Tinha Phoenix Point instalado no PC há algum tempo, não vou dizer meses mas não devia estar muito longe disso. Estava incluído no Xbox Game Pass e não só era um turn based strategy no estilo de Xcom como era feito por Julian Gollop, o game designer de UFO: Enemy Unknown, o jogo que deu luz a UFO: Terror from the Deep e consequentemente a série XCOM que é o padrão máximo deste estilo no mundo dos jogos.
Já andava de olho em Phoenix Point quando vi um anúncio online há alguns anos, na verdade o meu coração palpitou um bocadinho quando li o nome e pensei que era um jogo sobre Captain Power and the Soldiers of the Future, mas foi só uns segundos até me lembrar que o remake/reboot vai-se chamar Phoenix Rising e não era um jogo. É pena não ter um jogo em que oiça “Power On” mas pronto, temos Phoenix Point que é uma maravilha.
Não começa uma maravilha, mas a certa altura faz um click tão limpo como um clip a entrar numa arma num filme de acção, e a partir daí é só disparar quase sem falhar.
Quase sem falhar porque obviamente não é um jogo perfeito. Mas é melhor fazer aqui um ponto de situação que explica o jogo, as suas diferenças, pontos altos e baixos. À primeira vista podemos considerar que Phoenix Point é uma cópia de XCOM, mas isso não seria justo porque este é criado pelo designer do jogo original dos anos 1990, no máximo podemos chamar-lhes evoluções distintas da mesma raça, tipo um tigre e um leão, ou um cão e um lobo, lá no passado distante têm a mesma origem e evoluíram de forma semelhante mas também diferente, sendo que um é mais próximo do original.
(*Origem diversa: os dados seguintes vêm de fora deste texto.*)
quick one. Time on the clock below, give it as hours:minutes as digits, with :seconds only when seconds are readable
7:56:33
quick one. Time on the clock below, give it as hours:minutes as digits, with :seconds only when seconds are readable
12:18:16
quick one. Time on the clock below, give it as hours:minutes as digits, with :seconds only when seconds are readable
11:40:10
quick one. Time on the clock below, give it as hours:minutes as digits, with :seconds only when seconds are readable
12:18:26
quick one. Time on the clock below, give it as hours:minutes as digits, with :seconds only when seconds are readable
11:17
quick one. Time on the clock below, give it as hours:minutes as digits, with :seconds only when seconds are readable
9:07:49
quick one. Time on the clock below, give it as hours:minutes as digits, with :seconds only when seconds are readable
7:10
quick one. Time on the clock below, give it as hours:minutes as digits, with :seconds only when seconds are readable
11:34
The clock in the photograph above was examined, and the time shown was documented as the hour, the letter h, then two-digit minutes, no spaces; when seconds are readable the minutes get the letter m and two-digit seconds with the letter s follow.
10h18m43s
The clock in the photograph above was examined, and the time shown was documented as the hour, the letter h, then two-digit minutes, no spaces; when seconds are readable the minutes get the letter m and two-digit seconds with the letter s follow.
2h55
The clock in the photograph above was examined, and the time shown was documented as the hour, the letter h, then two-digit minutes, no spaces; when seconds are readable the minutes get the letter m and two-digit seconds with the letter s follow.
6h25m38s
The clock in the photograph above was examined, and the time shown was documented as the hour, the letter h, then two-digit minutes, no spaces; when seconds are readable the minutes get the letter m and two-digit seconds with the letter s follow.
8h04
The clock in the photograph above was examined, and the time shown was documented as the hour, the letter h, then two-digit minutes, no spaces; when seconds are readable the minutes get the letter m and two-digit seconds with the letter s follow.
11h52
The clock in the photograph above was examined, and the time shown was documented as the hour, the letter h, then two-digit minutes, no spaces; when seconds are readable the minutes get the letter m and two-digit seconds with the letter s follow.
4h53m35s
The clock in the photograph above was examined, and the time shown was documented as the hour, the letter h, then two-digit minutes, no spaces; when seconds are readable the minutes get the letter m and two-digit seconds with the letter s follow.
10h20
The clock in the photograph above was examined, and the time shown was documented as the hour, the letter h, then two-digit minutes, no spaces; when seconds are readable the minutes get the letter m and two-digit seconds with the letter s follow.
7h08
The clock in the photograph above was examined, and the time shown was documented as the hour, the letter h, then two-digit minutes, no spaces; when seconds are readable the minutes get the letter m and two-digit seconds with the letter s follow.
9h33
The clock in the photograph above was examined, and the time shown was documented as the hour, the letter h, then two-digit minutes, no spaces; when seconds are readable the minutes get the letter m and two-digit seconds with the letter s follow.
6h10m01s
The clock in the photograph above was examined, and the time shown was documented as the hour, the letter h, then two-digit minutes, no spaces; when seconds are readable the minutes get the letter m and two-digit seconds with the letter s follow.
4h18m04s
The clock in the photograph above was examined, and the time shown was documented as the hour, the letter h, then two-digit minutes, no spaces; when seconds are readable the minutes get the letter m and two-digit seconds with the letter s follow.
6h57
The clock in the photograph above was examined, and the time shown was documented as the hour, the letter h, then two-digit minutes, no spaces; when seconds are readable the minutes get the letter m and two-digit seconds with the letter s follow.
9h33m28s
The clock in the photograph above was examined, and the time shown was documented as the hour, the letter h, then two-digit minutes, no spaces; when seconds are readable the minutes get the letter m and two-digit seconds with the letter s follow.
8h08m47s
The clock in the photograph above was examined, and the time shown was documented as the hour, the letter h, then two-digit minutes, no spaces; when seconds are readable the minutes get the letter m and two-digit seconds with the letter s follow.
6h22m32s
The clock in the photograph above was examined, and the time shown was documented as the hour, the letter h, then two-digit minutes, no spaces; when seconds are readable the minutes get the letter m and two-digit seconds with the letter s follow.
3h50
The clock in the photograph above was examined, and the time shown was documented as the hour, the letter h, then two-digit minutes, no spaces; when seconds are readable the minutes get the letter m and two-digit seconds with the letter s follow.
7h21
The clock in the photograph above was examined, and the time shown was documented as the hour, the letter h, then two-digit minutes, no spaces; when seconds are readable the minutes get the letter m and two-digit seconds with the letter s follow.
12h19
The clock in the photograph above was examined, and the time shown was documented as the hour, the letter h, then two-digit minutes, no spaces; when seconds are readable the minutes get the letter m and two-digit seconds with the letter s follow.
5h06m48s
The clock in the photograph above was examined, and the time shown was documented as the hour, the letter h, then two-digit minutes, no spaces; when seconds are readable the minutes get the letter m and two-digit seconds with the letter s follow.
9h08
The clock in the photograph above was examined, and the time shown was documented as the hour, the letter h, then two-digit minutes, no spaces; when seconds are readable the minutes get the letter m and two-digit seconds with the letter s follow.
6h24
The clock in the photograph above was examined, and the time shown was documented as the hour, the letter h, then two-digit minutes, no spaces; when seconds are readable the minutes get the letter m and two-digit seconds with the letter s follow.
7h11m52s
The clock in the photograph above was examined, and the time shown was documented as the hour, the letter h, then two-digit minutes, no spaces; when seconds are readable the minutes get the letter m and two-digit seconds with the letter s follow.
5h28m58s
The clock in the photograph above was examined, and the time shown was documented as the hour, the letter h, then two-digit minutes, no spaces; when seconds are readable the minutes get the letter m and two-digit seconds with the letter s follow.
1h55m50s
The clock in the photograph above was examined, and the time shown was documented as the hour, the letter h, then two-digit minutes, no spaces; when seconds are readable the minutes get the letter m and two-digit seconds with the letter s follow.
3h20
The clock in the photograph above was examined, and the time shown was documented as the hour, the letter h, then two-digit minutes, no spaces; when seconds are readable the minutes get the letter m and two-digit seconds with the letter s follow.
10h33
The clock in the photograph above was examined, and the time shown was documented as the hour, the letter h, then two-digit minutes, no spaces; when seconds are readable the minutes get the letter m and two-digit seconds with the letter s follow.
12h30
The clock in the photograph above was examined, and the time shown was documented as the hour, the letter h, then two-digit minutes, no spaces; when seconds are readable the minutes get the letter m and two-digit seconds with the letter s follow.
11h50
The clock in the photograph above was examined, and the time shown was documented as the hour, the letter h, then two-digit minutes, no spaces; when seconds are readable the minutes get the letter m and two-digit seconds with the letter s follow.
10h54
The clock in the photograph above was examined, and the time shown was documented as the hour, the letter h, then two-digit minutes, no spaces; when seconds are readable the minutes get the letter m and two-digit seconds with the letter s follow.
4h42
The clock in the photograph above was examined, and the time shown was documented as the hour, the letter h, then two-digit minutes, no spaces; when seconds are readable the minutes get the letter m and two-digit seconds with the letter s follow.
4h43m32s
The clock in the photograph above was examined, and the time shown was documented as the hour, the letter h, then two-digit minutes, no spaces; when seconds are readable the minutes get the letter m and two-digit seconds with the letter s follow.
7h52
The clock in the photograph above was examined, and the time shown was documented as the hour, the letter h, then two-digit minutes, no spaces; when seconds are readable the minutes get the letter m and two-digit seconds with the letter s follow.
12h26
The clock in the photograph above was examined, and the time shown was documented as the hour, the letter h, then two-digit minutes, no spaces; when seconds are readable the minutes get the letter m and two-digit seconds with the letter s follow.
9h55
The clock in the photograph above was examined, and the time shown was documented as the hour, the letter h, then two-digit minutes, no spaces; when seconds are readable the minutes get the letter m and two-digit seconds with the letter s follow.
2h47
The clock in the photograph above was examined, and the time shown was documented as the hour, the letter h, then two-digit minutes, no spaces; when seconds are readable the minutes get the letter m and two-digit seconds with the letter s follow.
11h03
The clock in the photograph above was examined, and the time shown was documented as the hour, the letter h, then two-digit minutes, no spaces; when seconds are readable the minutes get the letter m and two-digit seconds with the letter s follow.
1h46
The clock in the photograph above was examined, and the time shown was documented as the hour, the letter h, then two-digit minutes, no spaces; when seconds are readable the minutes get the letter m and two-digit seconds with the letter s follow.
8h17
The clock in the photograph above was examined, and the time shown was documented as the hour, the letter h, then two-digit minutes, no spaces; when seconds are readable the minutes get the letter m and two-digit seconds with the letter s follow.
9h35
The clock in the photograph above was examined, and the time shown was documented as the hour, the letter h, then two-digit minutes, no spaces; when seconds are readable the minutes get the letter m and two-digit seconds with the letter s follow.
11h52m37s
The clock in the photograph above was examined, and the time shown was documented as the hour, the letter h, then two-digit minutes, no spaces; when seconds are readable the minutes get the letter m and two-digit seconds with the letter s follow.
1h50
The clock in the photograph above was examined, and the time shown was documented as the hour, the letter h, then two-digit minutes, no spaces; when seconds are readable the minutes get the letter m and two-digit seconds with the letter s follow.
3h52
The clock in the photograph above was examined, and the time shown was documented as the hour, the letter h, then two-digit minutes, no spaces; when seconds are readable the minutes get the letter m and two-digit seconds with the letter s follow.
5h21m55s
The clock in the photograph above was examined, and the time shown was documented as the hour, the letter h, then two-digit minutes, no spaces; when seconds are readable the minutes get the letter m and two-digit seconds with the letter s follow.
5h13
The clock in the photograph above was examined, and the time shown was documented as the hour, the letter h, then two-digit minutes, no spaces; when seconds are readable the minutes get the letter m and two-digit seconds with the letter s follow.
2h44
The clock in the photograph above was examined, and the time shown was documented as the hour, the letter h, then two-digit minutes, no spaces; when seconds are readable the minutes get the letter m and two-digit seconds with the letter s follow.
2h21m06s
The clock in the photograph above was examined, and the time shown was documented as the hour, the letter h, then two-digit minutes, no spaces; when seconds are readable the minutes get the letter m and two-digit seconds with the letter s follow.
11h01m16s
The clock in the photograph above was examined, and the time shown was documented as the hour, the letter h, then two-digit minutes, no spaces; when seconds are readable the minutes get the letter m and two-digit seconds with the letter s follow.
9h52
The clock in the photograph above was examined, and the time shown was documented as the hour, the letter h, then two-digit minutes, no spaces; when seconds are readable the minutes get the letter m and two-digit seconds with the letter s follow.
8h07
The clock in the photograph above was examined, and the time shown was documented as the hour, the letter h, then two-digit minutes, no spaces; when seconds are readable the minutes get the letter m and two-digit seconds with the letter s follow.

Quando a Firaxis pegou na chancela UFO/XCOM fez-lhe uma revisão, retirou algumas coisas e modernizou-o, tornou-o mais “aerodinâmico” contando com pontos chave e missões cruciais mas também contando com uma dose qb de acção e até eventos aleatórios. Acima de tudo pegaram num estilo parado e tornaram-no emocionante recorrendo a algumas cenas de acção nas jogadas.
O que foi feito em Phoenix Point por Julian Gollop e a Snapshot Games foi uma desconstrução da fórmula da Firaxis que se aproxima mais do original mas contando com bons factores do jogo moderno.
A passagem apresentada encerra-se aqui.